# What the exercise asks
Answer each question using the puzzle page.
(a) How is a reader's score determined?
(b) What places does KON suggest checking for BAL?
(c) How much RAM does Josh's Mac IIci have?

March 95 - KON & BAL'S PUZZLE PAGE
KON & BAL'S PUZZLE PAGE
See if you can solve this programming puzzle, presented in the form of a dialog
between Konstantin Othmer and guest puzzler Josh Horwich. The dialog gives clues
to help you. Keep guessing until you're done; your score is the number to the left of
the clue that gave you the correct answer. Even if you never run into the particular
problems being solved here, you'll learn some valuable debugging techniques that will
help you solve your own programming conundrums. And please, make KON &
BAL's day by submitting a puzzle of your own to AppleLink DEVELOP.
Josh Hey, KON, where's BAL?
KON Hmmm. That's a good one. Have you checked all the usual places: his cube? the
fitness center? prison?
Josh No sign. He won't even return my calls.
KON Maybe his answering machine is on the fritz?
Josh Hold on! Finding BAL was not the puzzle I had in mind.
KON Well, I hope this is an easy one if I have to go it alone.
Josh It's right up your alley. Let's see if all that Sega programming has made you soft. I
have a Mac IIci with 8 MB of RAM, a late alpha version of System 7.5, QuickDraw
GX beta 3 . . .

# Records supplied
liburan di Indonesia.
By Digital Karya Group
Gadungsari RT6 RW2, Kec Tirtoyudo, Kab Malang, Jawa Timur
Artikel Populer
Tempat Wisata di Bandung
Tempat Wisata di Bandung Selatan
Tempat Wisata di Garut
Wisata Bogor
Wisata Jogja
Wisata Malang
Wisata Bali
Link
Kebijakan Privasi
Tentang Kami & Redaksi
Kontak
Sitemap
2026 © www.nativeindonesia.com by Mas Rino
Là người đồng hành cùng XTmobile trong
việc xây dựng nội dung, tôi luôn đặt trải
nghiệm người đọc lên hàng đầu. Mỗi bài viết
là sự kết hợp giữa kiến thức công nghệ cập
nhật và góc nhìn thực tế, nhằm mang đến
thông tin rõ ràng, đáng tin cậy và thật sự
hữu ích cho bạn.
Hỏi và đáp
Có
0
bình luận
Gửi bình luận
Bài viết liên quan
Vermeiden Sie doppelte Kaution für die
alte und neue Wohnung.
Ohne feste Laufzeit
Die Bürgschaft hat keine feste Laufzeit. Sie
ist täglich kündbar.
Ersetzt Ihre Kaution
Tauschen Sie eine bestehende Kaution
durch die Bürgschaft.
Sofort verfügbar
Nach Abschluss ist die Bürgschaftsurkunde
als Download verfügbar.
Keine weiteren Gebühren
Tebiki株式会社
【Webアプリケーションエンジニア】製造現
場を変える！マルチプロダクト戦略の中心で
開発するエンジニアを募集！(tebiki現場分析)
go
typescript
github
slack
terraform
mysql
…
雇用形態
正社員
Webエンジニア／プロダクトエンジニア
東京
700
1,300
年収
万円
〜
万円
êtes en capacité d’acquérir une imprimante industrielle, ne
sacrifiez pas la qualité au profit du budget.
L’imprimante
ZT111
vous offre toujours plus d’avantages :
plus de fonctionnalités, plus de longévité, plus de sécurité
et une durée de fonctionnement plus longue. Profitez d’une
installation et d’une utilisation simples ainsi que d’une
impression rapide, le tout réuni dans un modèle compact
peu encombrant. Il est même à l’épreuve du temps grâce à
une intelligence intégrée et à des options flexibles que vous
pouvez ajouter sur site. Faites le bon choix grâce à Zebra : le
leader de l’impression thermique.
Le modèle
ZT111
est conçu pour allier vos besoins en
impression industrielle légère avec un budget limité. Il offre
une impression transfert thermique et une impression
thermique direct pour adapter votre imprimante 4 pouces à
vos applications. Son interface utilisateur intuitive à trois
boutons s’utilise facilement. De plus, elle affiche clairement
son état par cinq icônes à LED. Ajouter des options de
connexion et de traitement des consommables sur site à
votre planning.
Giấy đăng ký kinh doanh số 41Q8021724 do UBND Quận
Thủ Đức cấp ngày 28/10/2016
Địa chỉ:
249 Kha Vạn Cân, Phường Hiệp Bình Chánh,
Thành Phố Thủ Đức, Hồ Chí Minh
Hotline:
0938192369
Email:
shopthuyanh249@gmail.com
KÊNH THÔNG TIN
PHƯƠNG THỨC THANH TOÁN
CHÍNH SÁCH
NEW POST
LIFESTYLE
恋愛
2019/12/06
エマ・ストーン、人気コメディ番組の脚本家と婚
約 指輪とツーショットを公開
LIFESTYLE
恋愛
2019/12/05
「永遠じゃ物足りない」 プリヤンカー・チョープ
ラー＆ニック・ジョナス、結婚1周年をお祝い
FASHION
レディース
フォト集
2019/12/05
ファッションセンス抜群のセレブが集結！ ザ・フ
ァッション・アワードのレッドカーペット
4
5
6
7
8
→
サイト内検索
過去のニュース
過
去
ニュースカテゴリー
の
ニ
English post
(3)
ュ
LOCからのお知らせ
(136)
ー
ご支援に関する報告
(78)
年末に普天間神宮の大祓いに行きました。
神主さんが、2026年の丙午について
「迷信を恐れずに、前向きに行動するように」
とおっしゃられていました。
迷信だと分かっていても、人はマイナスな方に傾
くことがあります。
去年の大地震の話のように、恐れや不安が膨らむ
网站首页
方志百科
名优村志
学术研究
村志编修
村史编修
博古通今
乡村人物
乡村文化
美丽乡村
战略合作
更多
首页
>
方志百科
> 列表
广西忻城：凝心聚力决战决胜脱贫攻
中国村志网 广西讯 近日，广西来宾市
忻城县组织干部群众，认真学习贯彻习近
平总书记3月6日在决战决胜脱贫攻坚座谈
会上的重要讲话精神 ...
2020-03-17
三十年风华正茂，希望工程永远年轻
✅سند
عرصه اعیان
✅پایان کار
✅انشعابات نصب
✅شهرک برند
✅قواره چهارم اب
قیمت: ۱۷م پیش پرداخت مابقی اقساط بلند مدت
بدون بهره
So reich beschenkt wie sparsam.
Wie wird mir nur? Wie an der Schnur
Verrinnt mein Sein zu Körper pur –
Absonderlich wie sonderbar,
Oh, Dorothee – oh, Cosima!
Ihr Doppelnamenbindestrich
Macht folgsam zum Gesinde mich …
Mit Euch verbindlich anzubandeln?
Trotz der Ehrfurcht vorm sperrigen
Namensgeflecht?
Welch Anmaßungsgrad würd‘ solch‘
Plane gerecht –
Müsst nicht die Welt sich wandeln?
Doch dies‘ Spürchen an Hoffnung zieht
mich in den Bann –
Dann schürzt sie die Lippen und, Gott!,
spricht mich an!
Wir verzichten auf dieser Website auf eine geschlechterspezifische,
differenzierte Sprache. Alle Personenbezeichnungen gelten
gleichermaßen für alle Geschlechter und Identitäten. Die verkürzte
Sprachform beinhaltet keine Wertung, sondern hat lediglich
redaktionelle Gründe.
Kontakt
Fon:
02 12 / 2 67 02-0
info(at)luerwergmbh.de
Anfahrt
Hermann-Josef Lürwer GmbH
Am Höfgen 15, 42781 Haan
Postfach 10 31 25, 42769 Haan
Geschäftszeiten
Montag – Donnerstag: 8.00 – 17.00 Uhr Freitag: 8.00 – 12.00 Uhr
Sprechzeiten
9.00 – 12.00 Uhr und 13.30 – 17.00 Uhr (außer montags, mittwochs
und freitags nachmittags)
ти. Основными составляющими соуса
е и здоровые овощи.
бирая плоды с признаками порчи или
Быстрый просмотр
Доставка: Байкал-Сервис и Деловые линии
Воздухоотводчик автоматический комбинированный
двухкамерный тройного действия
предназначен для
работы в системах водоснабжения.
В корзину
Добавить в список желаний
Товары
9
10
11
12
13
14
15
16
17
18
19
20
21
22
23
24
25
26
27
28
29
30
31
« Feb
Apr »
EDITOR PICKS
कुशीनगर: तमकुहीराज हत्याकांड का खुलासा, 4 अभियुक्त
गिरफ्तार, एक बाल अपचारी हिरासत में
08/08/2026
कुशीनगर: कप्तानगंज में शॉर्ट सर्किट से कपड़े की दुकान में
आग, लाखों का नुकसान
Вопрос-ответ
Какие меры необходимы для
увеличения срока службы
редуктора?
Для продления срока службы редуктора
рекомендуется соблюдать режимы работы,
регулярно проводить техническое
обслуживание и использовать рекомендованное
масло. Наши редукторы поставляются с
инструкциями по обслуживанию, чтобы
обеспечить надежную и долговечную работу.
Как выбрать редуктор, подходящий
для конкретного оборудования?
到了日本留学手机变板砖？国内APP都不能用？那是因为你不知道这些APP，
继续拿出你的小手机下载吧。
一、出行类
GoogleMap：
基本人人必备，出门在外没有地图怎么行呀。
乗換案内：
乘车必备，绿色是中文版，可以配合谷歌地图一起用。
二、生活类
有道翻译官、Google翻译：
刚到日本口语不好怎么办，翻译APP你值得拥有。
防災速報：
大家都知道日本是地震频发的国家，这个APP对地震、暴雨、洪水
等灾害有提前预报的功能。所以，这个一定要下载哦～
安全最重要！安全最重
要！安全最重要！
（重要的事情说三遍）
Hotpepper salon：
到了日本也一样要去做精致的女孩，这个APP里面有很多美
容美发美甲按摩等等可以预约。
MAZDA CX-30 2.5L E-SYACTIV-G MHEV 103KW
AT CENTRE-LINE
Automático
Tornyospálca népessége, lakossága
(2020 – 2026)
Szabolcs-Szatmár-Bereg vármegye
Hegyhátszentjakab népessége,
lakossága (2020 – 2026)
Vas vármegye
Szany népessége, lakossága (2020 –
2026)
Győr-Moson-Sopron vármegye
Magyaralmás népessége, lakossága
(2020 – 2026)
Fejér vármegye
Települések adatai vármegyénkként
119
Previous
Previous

# Answer to this exercise
(a) The score is the number to the left of the clue that gave the correct answer.
(b) His cube, the fitness center, and prison.
(c) 8 MB.